### DATA PROVIDED:
+++

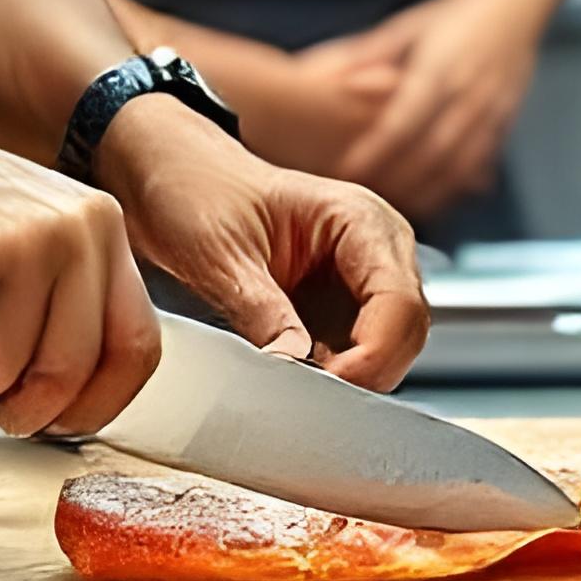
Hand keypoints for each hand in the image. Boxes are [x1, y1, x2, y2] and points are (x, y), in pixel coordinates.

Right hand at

+++

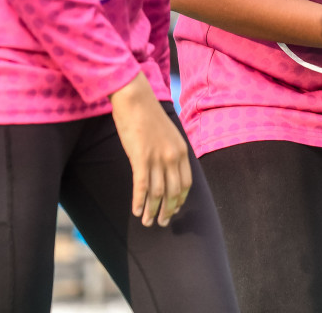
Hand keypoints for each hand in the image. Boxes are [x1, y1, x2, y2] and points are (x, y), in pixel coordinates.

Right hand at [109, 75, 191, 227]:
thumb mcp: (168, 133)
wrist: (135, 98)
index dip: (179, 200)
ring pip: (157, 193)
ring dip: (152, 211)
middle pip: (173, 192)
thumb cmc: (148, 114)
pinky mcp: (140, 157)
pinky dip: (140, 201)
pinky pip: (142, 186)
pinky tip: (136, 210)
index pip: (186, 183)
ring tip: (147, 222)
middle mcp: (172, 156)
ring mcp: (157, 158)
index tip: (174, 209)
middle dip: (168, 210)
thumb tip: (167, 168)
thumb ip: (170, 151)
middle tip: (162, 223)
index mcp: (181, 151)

+++

### EXERCISE PROMPT:
Would you retype exactly the lines above, from the line with "middle pip: (173, 192)" to the line with "index mcp: (181, 151)", with both end lines kept and nothing more?

### TASK RESPONSE:
middle pip: (173, 192)
thumb cmc: (148, 114)
pinky mcp: (140, 157)
pinky dip: (140, 201)
pinky pip: (142, 186)
pinky tip: (136, 210)
index pip: (186, 183)
ring tip: (147, 222)
middle mcp: (172, 156)
ring mcp: (157, 158)
index tip: (174, 209)
middle dip: (168, 210)
thumb tip: (167, 168)
thumb ip: (170, 151)
middle tip: (162, 223)
index mcp: (181, 151)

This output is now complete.